Röttgen und der Atomvertrag

Kernkraft: Die Rolle des Umweltministers bei den Verhandlungen ist unklar.

Berlin. Norbert Röttgen kommt zeitig und wiederholt erst einmal gebetsmühlenartig, dass an der Sicherheit nicht gespart werde. Die Atomkraft sei als Brücke ins Ökoenergie-Zeitalter notwendig, "so kurz wie möglich, aber so lang wie nötig". Dann schließen sich um kurz nach halb acht Uhr morgens die Türen des Raums im Paul-Löbe-Haus des Bundestags.

Der Umweltausschuss will in einer Sondersitzung Details wissen zum "Geheim-Vertrag", dem zufolge die Kosten für Sicherheitsnachrüstungen pro AKW auf 500 Millionen Euro gedeckelt werden. Was darüber liegt, wird von den Zahlungen für den Öko-Energiefonds abgezogen.

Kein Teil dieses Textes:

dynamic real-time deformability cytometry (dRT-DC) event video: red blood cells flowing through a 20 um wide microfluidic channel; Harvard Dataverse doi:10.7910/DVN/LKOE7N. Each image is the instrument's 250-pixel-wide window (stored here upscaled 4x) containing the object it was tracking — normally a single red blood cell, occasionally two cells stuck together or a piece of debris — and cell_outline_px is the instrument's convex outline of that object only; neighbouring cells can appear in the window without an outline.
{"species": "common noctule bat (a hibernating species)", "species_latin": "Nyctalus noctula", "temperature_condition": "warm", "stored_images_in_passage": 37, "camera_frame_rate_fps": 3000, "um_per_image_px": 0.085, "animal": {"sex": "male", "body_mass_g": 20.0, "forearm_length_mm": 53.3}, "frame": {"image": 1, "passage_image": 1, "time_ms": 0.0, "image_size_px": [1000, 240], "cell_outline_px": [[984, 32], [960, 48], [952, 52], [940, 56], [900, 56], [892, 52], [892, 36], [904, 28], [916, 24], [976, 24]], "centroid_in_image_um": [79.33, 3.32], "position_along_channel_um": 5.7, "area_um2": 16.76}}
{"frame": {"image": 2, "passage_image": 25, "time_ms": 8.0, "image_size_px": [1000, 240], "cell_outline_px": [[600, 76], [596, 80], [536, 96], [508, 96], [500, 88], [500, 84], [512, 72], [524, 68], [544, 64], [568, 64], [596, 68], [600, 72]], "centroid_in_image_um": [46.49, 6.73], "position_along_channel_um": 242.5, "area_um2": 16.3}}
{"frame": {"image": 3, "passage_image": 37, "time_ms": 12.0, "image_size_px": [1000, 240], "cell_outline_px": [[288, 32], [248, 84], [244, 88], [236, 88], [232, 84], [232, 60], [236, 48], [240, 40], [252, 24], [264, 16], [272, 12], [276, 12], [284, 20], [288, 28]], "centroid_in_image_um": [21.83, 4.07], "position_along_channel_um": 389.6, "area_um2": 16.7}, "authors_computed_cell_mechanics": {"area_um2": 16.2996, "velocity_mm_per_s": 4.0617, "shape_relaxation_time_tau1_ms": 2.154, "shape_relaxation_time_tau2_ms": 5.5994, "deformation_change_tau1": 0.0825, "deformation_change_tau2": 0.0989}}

Nach gut einer halben Stunde dringen erstaunliche Neuigkeiten nach draußen. Röttgen als zuständiger Minister war gar nicht an dem Atom-Vertrag beteiligt. Auf Nachfragen kann er nicht die Unterzeichner nennen, nur ein Staatssekretär des Finanzministeriums fällt ihm ein.

Laut Regierung seien Koalitionsfraktionen und zuständige Minister jederzeit über die Verhandlungen im Bilde gewesen. In Röttgens Ministerium heißt es, dass in dem Vertrag nur die Abschöpfung der Gewinne geregelt wurde, dies sei Sache des Finanzministeriums. Es gebe keine Distanzierung Röttgens vom Vertrag.

Die SPD spricht hingegen von einer Demontage Röttgens. Kanzlerin Angela Merkel habe Röttgen wie einen Schuljungen vor der Tür stehen lassen, sagt Fraktionsgeschäftsführer Thomas Oppermann. "Es ist schlicht unvorstellbar, dass der für Reaktorsicherheit zuständige Minister nicht an den Verhandlungen der Bundesregierung beteiligt wird."

Festzuhalten ist: Röttgens Ministerium hatte für zwölf Jahre längere Laufzeiten Nachrüstkosten von 20 Milliarden Euro berechnet, davon ist nun keine Rede mehr. Immerhin würde dies laut Vertrag mehr als zehn Milliarden Euro weniger für den Ökoenergie-Fonds bedeuten. Seit der Gipfelnacht im Kanzleramt muss Röttgen ein sattes Laufzeitplus von durchschnittlich zwölf Jahren als sinnvoll verkaufen. Zuvor wollte er nur maximal acht Jahre mehr.

Beistand bekam Röttgen gestern von überraschender Seite. Bundestagspräsident Norbert Lammert (CDU) sagte, der Versuch einer Lösung ohne Zustimmung des Bundesrates berge ein "beachtliches verfassungsrechtliches Risiko".

Es wäre besser, das Energiekonzept mit breiter Legitimation zu versehen. Der frühere Verfassungsgerichts-Präsident Hans-Jürgen Papier bekräftigt, der Bundesrat müsse zustimmen. Dort ist Schwarz-Gelb ohne Mehrheit. Sollte Karlsruhe den wackligen Atomkompromiss kippen, stände Röttgen vor einem Scherbenhaufen.